It’s Monday and Here’s What I’m Reading: October 21, 2013

It’s Monday! What Are You Reading? From Picture Books to YA! 
is hosted by Jen and Kellee at Teach Mentor Texts

I had the good fortune be in the audience when  Seymour Simon gave a keynote address at a TCRWP Summer Institute some years back, and have been a huge fan ever since.  More importantly, my students are huge fans, too – Simon’s books and his blog are staples in our nonfiction units of study. His books are engagingly written, beautifully organized, and lushly illustrated with gorgeous, informative photographs.  Coral Reefs was just acquired by our local library, and I knew I was in for a Seymour Simon treat the moment I saw it.  

Simon has a way of embedding information in well written, descriptive sentences.  His texts are models for both the teaching of reading nonfiction as well as writing nonfiction, and Coral Reefs  will join our library ready to wear both hats.  

Free Boy: A True Story of Slave and Master by Lorraine McConaghy and Judy Bently is a fascinating and unusual book.  Here is the jacket copy, which provides an outline of its contents:

Free Boy is the story of a 13-year-old slave who escaped from Washington Territory to freedom in Canada on the West’s underground railroad. 

When James Tilton came to Washington Territory as surveyor-general in the 1850s he brought with his household young Charles Mitchell, a slave he had likely received as a wedding gift from a Maryland cousin. The story of Charlie’s escape in 1860 on a steamer bound for Victoria and the help he received from free blacks reveals how national issues on the eve of the Civil War were also being played out in the West. 

Written with young adults in mind, the authors provide the historical context to understand the lives of both Mitchell and Tilton and the time in which the events took place. The biography explores issues of race, slavery, treason, and secession in Washington Territory, making it both a valuable resource for teachers and a fascinating story for readers of all ages. 

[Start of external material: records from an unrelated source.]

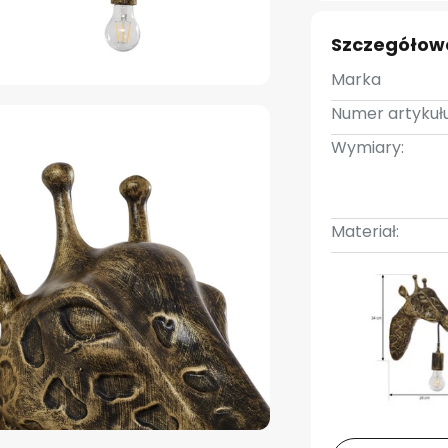
Szczegółow
Marka
Numer artykułu
Wymiary:
Materiał: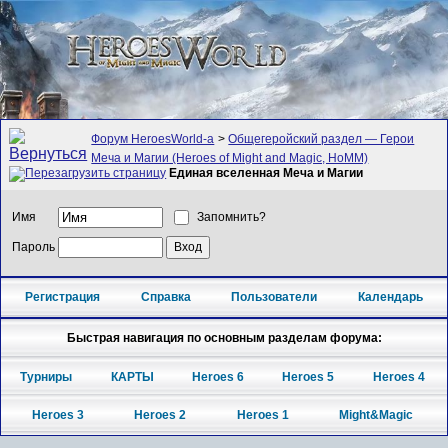
Форум HeroesWorld-а
>
Общегеройский раздел — Герои
Меча и Магии (Heroes of Might and Magic, HoMM)
Единая вселенная Меча и Магии
Имя
Запомнить?
Пароль
Регистрация
Справка
Пользователи
Календарь
Быстрая навигация по основным разделам форума:
Турниры
КАРТЫ
Heroes 6
Heroes 5
Heroes 4
Heroes 3
Heroes 2
Heroes 1
Might&Magic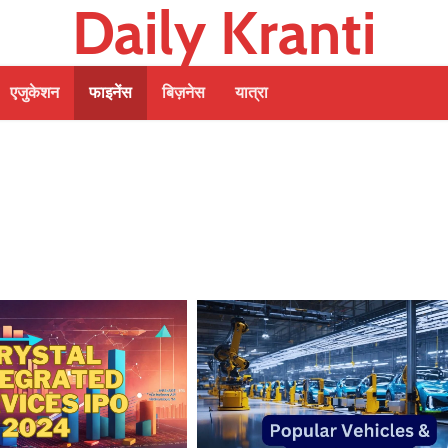
Daily Kranti
एजुकेशन
फाइनेंस
बिज़नेस
यात्रा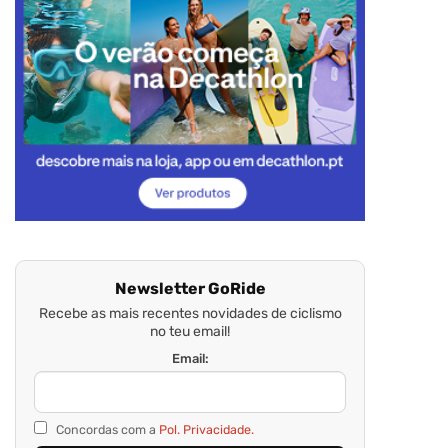
Newsletter GoRide
Recebe as mais recentes novidades de ciclismo
no teu email!
Email:
Concordas com a
Pol. Privacidade.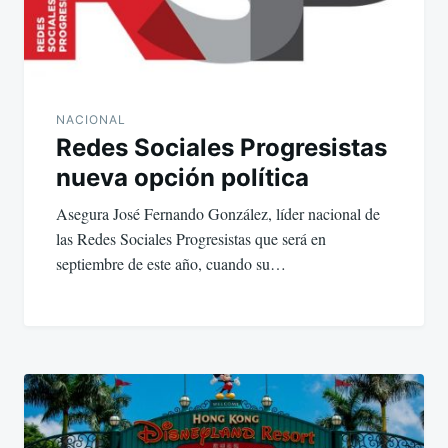
NACIONAL
Redes Sociales Progresistas
nueva opción política
Asegura José Fernando González, líder nacional de
las Redes Sociales Progresistas que será en
septiembre de este año, cuando su…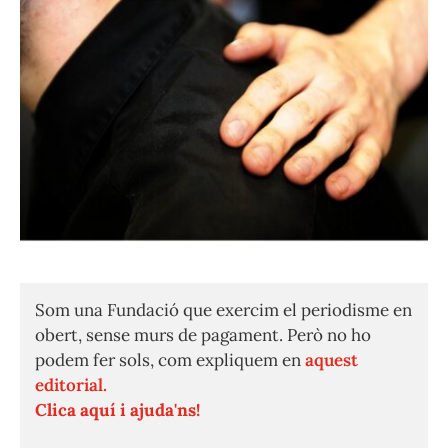
Som una Fundació que exercim el periodisme en
obert, sense murs de pagament. Però no ho
podem fer sols, com expliquem en
aquest
editorial.
Clica aquí i ajuda'ns!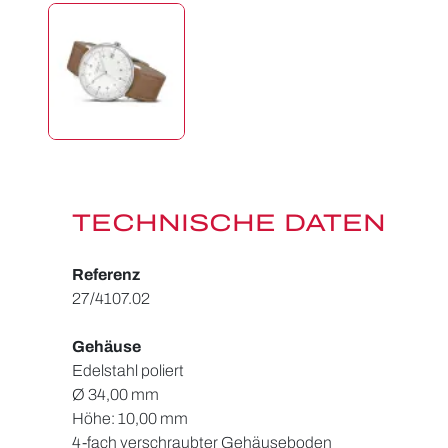
TECHNISCHE DATEN
Referenz
27/4107.02
Gehäuse
Edelstahl poliert
Ø 34,00 mm
Höhe: 10,00 mm
4-fach verschraubter Gehäuseboden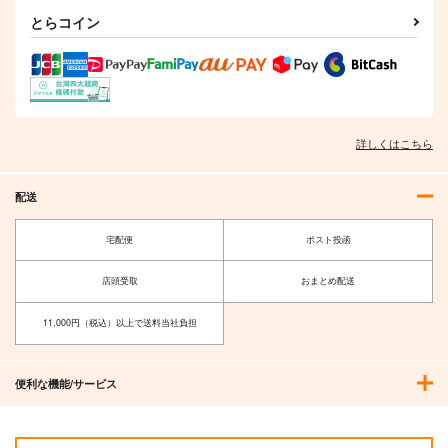
とらコイン
詳しくはこちら
配送
宅配便
ポスト投函
FGO Illustrations 12
FGO Illustrations 10
FGO Illustrations 英
霊とおいしいごはん
店頭受取
おまとめ配送
ReDrop
ReDrop
ReDrop
1,210
1,760
円
円
（税込）
（税込）
11,000円（税込）以上で送料当社負担
1,760
円
カーマ
カーマ
（税込）
カーマ
便利な機能/サービス
サンプル
サンプル
サンプル
作品詳細
作品詳細
作品詳細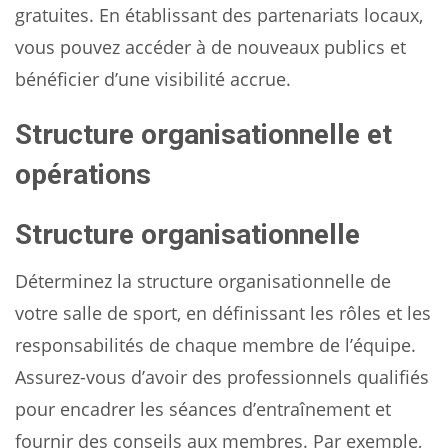
gratuites. En établissant des partenariats locaux,
vous pouvez accéder à de nouveaux publics et
bénéficier d’une visibilité accrue.
Structure organisationnelle et
opérations
Structure organisationnelle
Déterminez la structure organisationnelle de
votre salle de sport, en définissant les rôles et les
responsabilités de chaque membre de l’équipe.
Assurez-vous d’avoir des professionnels qualifiés
pour encadrer les séances d’entraînement et
fournir des conseils aux membres. Par exemple,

Lorraine McConaghy is a public historian at the Museum of History and Industry in Seattle and the author of Warship under Sail. Judy Bentley teaches at South Seattle Community College and is the author of Hiking Washington’s History, along with fourteen books for young adults.

The book alternates between historical narrative and imagined scenes in which Charlie and James Tilton interact with a variety of people; each of these imagined scenes provides a glimpse into the complicated and conflicting sentiments of the time about race and slavery.  Free Boy is set in such a significant time period: Westward expansion, Native American displacement and warfare, the role of slavery on the eve of , during, and after the Civil War, and the absolute sundering of family bonds between slaves and their families by owners who had complete power, are just some of the connecting and intersecting themes in this book.  
I could see using this as a teaching resource during our units on slavery and the Civil War.  The imagined passages could be used to chalk talk, with students reacting and sharing their thoughts about situations both Tilton and Charlie found themselves in.   The rest of the book provides important information about this time period which could be shared through mini lectures and through reading excerpts.  
Here is a wonderful  interview with one of the authors:

10 thoughts on “It’s Monday and Here’s What I’m Reading: October 21, 2013

  1. We have more than one of Seymour Simon's books-great for research, for sure, but I too didn't realize his website was useful too. I'll share it with others. And the book Free Boy sounds great, Tara. Thanks for the review!

  2. Any of Seymour Simon's book are great. Students have such a natural curiosity about books that deal with slavery and the underground railroad. I have not seen this book. Thanks for the suggestion.

  3. The historical narrative tied to imagined scenes in between the two in Free Boy sounds interesting. And, of course, I love that you heard Seymour Simon speak — it always adds so much to the appreciation of an author's book(s), doesn't it?